With both personality and experience being better suited to the defensive side of scrimmage, Stoops is working to rebuild this unit to serve as the foundation for the program until the offense can hold it's own in a conference widely recognized as a scoring league.
Despite a legacy at Arizona that includes a measure of success building a team around a dominant defense – specifically Dick Tomey's Desert Swarm years - such a contrarian's approach has never resulted in a conference title or Rose Bowl trip for the Wildcats. That track record should be a red flag to Stoops and his staff. Unlike the Big XII where he could fashion a defense that only needed to shut down two, maybe three potent offenses to compete for a championship each season, in the Pac-10 every opponent is going to line-up against the Wildcats with enough firepower to post a big number on the board.
Working in Stoops' favor is that expectations for the football program will always be less than those carried by the basketball program, and if afforded an opportunity to fly under that radar for five years or so, it is possible the Wildcats can again return to the upper division in the conference. Making the move to the top of the standings appears beyond reach – at least until the program understands that while defense DOES win conference championships in the Pac-10, it also requires an offense that can regularly post 28 points on the board, more on occasion. That is simply the nature of the Pac-10. Makovic – also from the Big XII prior to his tenure at Tucson – never was able to make that transition in game philosophy. As the 2005 season approaches, the program remains in that shambles and in the hands of a similar philosophical practitioner. Call me skeptical.
To what degree Stoops and his staff are successful in restocking the roster will remain an open question for another couple of years, though their first year of recruiting was considered to be a solid class of prospects.

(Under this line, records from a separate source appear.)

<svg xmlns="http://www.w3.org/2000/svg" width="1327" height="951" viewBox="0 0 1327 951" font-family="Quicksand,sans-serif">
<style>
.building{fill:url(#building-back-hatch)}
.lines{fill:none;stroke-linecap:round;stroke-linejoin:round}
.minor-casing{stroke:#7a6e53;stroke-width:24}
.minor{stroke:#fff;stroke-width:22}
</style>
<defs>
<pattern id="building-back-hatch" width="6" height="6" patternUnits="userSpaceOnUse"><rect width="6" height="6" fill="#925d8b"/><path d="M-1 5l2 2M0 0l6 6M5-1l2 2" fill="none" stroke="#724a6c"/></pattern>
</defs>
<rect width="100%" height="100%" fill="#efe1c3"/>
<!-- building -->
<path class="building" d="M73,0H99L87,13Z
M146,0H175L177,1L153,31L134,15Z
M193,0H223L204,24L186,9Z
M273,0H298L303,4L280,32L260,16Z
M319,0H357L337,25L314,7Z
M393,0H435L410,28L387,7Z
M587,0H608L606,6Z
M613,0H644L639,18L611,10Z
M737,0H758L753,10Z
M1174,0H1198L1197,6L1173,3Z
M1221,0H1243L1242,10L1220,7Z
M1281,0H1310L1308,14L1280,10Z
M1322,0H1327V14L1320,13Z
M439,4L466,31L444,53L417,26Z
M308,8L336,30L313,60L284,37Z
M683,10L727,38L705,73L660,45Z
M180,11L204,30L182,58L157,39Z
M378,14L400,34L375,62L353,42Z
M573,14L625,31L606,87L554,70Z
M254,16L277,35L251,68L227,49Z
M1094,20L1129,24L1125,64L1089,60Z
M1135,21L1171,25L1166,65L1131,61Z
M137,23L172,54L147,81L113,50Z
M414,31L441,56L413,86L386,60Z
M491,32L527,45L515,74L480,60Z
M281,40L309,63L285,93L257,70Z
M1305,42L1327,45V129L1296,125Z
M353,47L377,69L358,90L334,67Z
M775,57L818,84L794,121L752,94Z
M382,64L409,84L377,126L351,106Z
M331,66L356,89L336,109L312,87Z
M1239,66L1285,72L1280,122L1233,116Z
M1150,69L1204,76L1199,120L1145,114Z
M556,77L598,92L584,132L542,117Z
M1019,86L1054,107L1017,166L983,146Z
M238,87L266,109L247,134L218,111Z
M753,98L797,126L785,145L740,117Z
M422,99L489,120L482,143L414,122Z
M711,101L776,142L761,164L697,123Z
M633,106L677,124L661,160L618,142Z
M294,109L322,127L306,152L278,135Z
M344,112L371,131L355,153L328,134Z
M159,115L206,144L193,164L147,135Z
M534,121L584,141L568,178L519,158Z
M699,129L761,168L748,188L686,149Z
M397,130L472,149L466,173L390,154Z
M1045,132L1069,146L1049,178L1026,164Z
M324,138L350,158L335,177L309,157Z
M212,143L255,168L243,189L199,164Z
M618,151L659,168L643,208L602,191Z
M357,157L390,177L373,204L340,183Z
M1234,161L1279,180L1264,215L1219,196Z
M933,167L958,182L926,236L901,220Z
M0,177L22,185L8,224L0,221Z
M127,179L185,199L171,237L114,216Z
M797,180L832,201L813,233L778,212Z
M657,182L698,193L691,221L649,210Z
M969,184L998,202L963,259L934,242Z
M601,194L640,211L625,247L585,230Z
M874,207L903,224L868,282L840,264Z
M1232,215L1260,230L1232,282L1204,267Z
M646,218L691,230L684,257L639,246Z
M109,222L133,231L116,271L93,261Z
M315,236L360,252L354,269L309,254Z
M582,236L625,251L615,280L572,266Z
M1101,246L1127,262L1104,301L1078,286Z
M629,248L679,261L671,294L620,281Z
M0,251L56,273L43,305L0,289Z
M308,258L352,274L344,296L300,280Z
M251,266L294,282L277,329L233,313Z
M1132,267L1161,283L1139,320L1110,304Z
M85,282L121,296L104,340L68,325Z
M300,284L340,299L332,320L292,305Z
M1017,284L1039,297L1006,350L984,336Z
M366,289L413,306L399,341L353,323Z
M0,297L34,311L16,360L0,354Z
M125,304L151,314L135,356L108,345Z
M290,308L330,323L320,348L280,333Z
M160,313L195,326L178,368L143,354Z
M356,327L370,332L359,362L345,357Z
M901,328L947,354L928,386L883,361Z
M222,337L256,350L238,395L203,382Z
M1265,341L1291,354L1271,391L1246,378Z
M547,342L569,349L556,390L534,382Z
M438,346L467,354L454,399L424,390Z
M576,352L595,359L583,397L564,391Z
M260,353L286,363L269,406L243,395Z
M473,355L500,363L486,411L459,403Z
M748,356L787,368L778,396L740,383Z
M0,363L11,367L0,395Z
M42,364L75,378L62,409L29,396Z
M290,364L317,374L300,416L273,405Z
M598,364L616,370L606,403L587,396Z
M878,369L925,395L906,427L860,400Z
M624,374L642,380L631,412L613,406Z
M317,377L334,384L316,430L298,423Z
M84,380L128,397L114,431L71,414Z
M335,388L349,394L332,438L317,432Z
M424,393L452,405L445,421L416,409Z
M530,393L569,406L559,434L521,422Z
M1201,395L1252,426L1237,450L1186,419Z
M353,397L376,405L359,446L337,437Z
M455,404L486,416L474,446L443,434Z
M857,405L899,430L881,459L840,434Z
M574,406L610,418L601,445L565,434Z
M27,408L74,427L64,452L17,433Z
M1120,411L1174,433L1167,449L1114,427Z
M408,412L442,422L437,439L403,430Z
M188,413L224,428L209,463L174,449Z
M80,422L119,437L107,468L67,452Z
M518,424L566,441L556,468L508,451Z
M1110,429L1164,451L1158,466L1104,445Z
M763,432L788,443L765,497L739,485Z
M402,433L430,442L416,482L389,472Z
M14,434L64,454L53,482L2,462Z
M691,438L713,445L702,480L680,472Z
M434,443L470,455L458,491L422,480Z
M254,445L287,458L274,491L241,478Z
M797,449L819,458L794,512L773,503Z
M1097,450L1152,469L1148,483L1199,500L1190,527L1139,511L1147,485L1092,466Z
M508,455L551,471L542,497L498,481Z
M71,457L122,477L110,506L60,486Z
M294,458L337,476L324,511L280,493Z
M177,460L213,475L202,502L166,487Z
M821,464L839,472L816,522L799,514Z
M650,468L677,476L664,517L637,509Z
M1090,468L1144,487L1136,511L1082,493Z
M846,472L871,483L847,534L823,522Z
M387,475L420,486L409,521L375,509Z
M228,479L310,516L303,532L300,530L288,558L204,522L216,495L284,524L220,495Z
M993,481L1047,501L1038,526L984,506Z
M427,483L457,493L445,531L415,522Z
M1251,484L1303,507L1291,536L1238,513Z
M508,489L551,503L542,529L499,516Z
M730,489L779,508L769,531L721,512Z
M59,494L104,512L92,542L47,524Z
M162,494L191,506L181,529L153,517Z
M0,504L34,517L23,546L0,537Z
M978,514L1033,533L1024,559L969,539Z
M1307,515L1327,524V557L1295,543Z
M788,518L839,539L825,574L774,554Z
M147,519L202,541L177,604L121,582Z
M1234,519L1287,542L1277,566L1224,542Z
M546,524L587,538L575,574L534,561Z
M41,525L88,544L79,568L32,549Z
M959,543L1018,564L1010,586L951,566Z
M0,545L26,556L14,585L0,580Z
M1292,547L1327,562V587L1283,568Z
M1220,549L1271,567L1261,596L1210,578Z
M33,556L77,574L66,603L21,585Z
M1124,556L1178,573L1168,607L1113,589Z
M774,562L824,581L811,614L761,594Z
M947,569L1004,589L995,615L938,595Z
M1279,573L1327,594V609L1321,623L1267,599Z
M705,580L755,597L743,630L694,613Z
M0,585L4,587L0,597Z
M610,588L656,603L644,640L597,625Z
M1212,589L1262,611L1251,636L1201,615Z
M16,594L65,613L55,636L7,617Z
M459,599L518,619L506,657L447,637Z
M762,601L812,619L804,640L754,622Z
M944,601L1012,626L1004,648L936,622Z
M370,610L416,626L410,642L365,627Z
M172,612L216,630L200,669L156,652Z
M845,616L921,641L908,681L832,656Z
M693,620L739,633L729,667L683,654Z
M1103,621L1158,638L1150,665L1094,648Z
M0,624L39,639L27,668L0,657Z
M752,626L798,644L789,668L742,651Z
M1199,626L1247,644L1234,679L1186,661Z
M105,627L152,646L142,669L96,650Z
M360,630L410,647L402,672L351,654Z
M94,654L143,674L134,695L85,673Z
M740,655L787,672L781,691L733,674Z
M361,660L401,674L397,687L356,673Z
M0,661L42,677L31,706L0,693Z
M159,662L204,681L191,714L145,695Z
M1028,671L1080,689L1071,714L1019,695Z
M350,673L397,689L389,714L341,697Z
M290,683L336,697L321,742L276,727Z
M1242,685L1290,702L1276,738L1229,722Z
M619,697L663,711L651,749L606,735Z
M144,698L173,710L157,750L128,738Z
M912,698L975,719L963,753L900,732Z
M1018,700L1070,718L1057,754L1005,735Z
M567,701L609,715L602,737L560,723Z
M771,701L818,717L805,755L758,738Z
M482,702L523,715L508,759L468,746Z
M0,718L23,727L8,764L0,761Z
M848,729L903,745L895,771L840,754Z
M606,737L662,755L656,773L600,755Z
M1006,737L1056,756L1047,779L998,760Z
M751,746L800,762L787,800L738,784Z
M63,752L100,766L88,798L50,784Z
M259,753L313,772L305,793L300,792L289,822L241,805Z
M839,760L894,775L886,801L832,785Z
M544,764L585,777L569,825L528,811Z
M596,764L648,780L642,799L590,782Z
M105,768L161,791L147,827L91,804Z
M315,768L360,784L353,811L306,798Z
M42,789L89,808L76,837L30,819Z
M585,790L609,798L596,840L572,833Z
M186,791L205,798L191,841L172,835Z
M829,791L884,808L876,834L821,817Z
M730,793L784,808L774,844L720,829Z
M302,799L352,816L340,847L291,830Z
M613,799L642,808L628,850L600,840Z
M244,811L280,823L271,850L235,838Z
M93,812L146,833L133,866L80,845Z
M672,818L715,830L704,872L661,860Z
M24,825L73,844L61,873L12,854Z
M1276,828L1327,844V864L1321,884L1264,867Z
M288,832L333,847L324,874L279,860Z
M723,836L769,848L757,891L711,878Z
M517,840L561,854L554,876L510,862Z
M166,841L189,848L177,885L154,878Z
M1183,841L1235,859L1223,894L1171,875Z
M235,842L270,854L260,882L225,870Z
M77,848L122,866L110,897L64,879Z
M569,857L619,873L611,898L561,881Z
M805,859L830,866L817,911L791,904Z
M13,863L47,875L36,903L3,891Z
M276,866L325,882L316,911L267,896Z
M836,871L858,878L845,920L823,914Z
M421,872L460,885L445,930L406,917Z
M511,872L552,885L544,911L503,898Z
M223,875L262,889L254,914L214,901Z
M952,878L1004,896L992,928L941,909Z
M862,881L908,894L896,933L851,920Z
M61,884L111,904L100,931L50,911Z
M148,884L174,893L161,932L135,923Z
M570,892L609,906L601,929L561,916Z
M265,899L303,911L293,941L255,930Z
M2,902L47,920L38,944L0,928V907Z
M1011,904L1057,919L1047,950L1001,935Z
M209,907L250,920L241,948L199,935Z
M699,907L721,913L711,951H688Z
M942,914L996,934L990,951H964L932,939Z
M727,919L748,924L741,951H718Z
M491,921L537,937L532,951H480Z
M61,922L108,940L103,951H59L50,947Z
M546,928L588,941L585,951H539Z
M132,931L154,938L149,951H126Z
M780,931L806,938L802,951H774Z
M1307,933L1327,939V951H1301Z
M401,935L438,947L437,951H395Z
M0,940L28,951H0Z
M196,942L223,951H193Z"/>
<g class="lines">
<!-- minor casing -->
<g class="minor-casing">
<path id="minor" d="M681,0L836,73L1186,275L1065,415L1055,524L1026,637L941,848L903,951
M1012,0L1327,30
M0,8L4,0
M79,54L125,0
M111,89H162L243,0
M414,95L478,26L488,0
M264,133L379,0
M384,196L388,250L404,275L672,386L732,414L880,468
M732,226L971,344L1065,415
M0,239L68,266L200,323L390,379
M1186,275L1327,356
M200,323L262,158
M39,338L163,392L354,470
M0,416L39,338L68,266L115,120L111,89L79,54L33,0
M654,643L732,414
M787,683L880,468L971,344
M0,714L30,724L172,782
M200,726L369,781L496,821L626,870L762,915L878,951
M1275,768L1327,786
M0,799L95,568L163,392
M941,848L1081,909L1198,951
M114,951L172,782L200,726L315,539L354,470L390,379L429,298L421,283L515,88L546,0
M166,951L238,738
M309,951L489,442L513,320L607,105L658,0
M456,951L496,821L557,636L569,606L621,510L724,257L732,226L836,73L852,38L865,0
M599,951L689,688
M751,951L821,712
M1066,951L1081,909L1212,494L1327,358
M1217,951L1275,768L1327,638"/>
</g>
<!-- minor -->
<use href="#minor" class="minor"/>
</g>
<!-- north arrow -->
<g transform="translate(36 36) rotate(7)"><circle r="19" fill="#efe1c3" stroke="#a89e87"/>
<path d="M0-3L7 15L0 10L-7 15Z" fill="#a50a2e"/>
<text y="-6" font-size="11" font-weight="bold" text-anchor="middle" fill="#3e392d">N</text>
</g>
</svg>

Offensively, the Wildcats still will struggle mightily. There is returning experience at QB in Richard Kovalcheck (136 attempts-67 completions –6 interceptions) – a 6'2", 211 pound sophomore, though at no point during last season did he appear to be in charge of a unit that could impose it's will upon even the most pedestrian of defenses. That circumstance is unlikely change this coming season, particularly with Kovalcheck out for the entire spring camp due to injury - the Wildcats aren't going to score a lot of points.
Other than Kovalcheck, the Wildcats' offense also returns RB Mike Bell (6'1", 218), who led the team with 920 yards rushing on 168 carries and a capable receiver in Syndric Steptoe (5'9" 170), the team leader in receptions with 30 for 446 yards. Steptoe added 384 return yards as well.
The stated intention of establishing a defensive presence is aided with eight starters returning to the unit, including all four members of the secondary, led by sophomore CB Wilrey Fontenot (5'9", 170). Though not a sizable defense, there is decent speed to be found. Marcus Smith (Senior, 6'5", 245) and Copeland Bryon (Senior, 6'4", 240) man the ends, while Byron Smith (Junior, 6'2", 295) and Paul Philipp (Junior, 6'3", 278) will line up in the interior. The linebacker corps will be young, the depth chart lists a sophomore (Dane Krogstad, 6'1", 226), a redshirt freshman (Ronnie Palmer, 6'2", 217) and a one-year lettering senior (Randy Sims, 5'11", 225) as the starters coming out of spring camp.
If the front seven are able to get pressure on the opposing quarterback, the secondary will be able to lock down all but the very best of the Pac-10 receiving corps. Far more likely, the defense will be spending far too much time on the field due to the offensive impotence, meaning the front seven will find it difficult to get that pressure consistently, and their larger counterparts across the line of scrimmage will open up running lanes that will force the secondary into supporting the linebackers against the rush. From there it shouldn't be too difficult for an offense to fully dissect the defense to the tune of 28 points per game given up last season.
Northern Arizona and Washington – both in Tucson – are likely victories. Beyond those two opponents, it is hard to identify any other who would not be favored over the Wildcats. The 3-8 record of last season looks to be about the measure of this.